1. INSERT — Adding Data to Tables

INSERT is the primary and most performance-friendly DML operation in ClickHouse because the system is designed for fast data ingestion. Analytical databases often ingest large batches of data from logs, streams, or ETL pipelines, and ClickHouse excels at this pattern.

Before inserting data, let us consider a simple table based on the MergeTree engine family, which is required for advanced modifications.

Example table:

CREATE TABLE dml_demo.sample_table
(
    column1 String,
    column2 String
)
ENGINE = MergeTree
ORDER BY column1;

Now, an INSERT statement looks like this:

INSERT INTO dml_demo.sample_table (column1, column2)
VALUES
    ('1', 'A'),
    ('2', 'B');

This statement:

  • Specifies the target table
  • Lists the columns receiving data
  • Provides values for each row

After execution, selecting from the table will show the inserted rows.

In real systems, INSERT often happens in bulk because ClickHouse performs best when data is written in larger batches rather than one row at a time.

2. UPDATE — Modifying Existing Data (Mutations)

ClickHouse does support updates, but they are not simple in-place row updates like in traditional databases. Instead, updates are implemented as mutations, which means the system rewrites data parts behind the scenes.

Important constraints:

  • Updates are supported only for MergeTree family tables
  • They are asynchronous and resource-intensive
  • Frequent updates can increase CPU and disk usage

Syntax example:

ALTER TABLE dml_demo.sample_table
UPDATE column2 = 'Apple'
WHERE column2 = 'A';

What happens internally is not a direct overwrite of a single row.

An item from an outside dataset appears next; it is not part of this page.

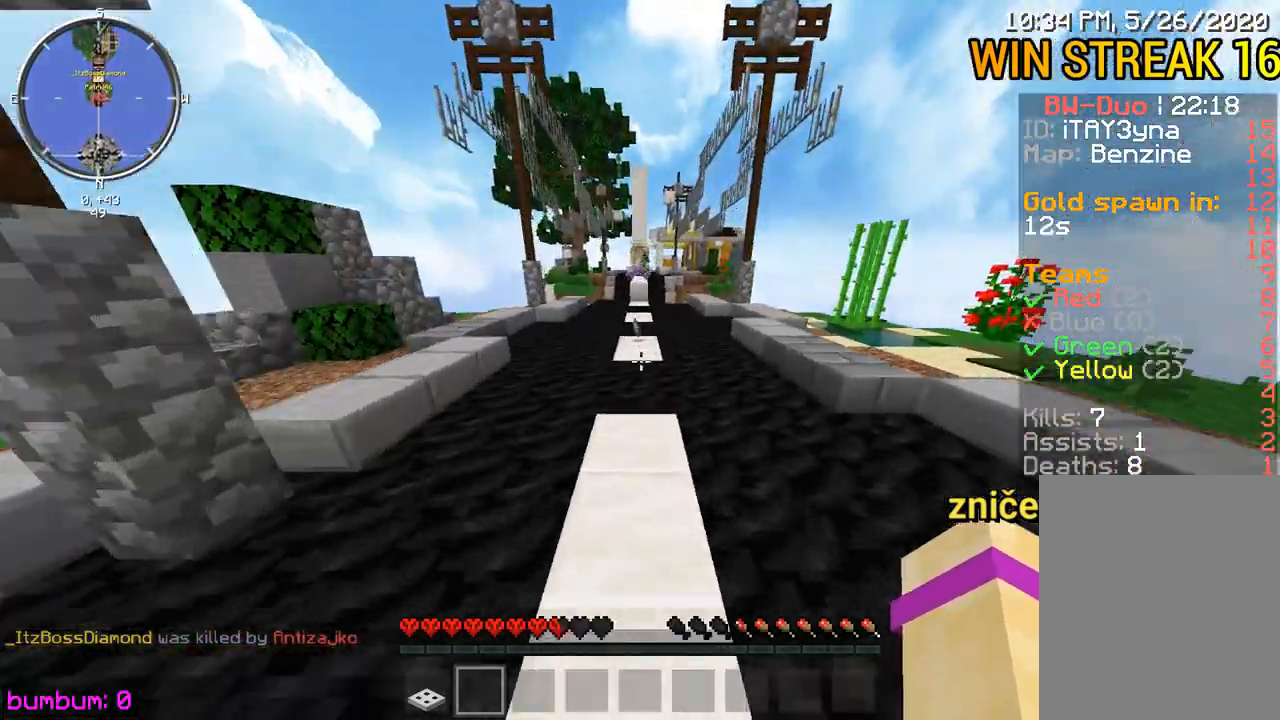
{"keys": ["up"], "mouse": [], "events": []}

Instead, ClickHouse marks data parts for mutation and rewrites them, which is why this operation is considered expensive.

Because of this design:

  • Updates should be rare
  • Tables should be modeled to minimize corrections
  • Data is often treated as append-only in analytics

3. DELETE — Removing Data (Mutations)

Deletes in ClickHouse are also implemented as mutations and follow a similar cost model as updates.

Example:

ALTER TABLE dml_demo.sample_table
DELETE
WHERE column2 = 'Apple';

This command:

  • Identifies rows using the WHERE clause
  • Marks data for deletion via mutation
  • Triggers background rewriting of data parts

After completion, the matching rows disappear from query results.

However, the cost considerations remain the same:

  • Large deletes are expensive
  • Frequent deletes increase system load
  • Analytical schemas usually avoid row-by-row deletions

4. Lightweight DELETE — A Newer Alternative

Lightweight deletes were introduced to provide a more efficient way to logically remove rows without immediately rewriting data parts.

Key idea:

Rows are masked first and physically removed later.

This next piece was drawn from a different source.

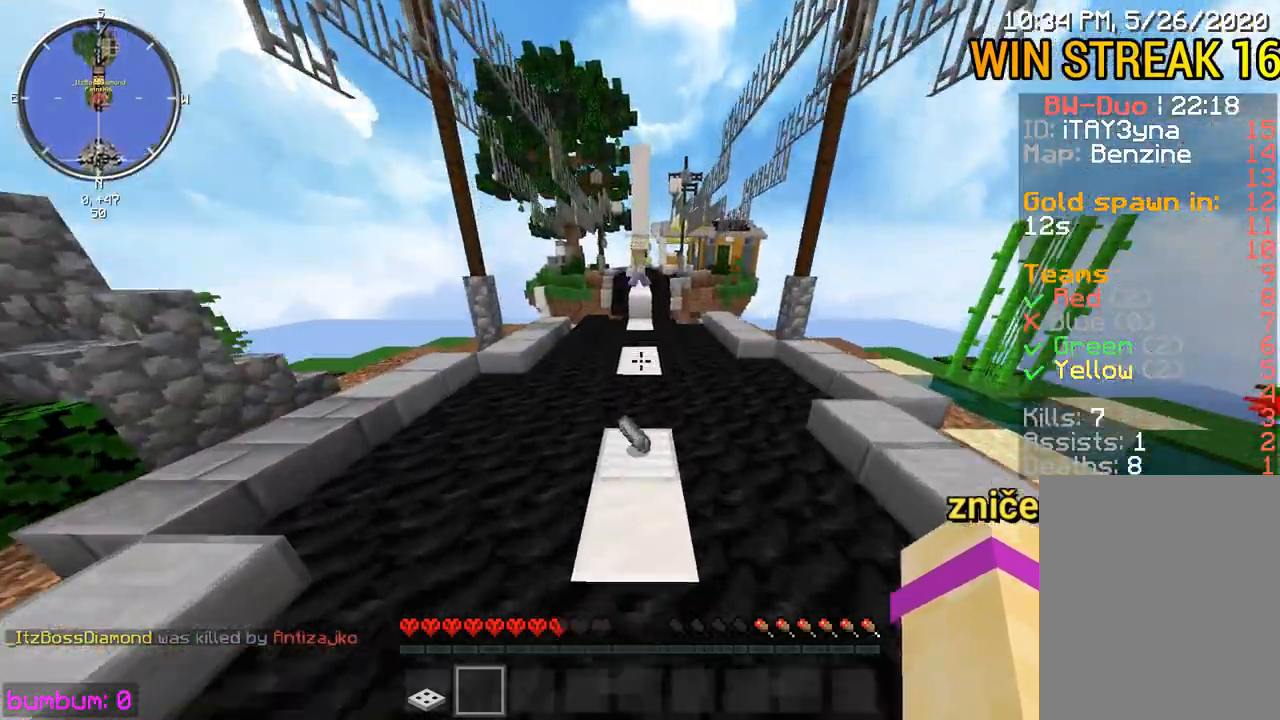
{"keys": ["up"], "mouse": [], "events": []}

When a lightweight delete runs, ClickHouse does not instantly remove the row. Instead, it uses a hidden column (commonly referred to as _row_exists) to mark whether a row is valid.

If a row is “deleted”:

  • _row_exists is marked false
  • Queries no longer return the row
  • Physical removal happens during background merges

Syntax:

DELETE FROM dml_demo.sample_table
WHERE column2 = 'B';

This operation:

  • Is available only for MergeTree tables
  • Is cheaper than full mutations
  • Defers physical cleanup to merge processes

After running this, querying the table will show no rows if the deleted rows were the only ones present.

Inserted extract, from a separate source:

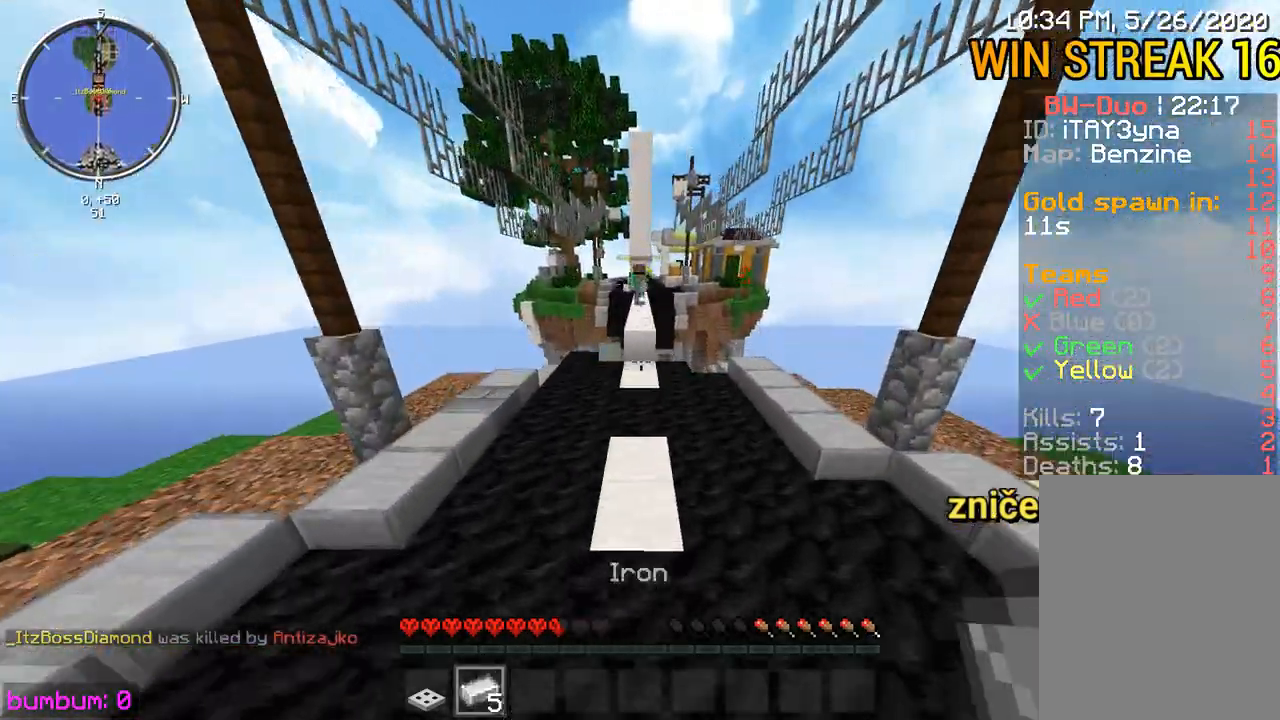
{"keys": ["up"], "mouse": [], "events": []}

5. Why Mutations Are Costly in ClickHouse

ClickHouse stores data in immutable parts for performance and compression efficiency. This design is excellent for reads but means that modifying data requires rewriting parts rather than editing individual rows.

Thus:

  • INSERT is cheap and fast
  • UPDATE and DELETE require part rewrites
  • Frequent mutations increase hardware usage

Because of this, many ClickHouse deployments follow an append-only strategy, where corrections are handled through versioning or re-ingestion rather than updates.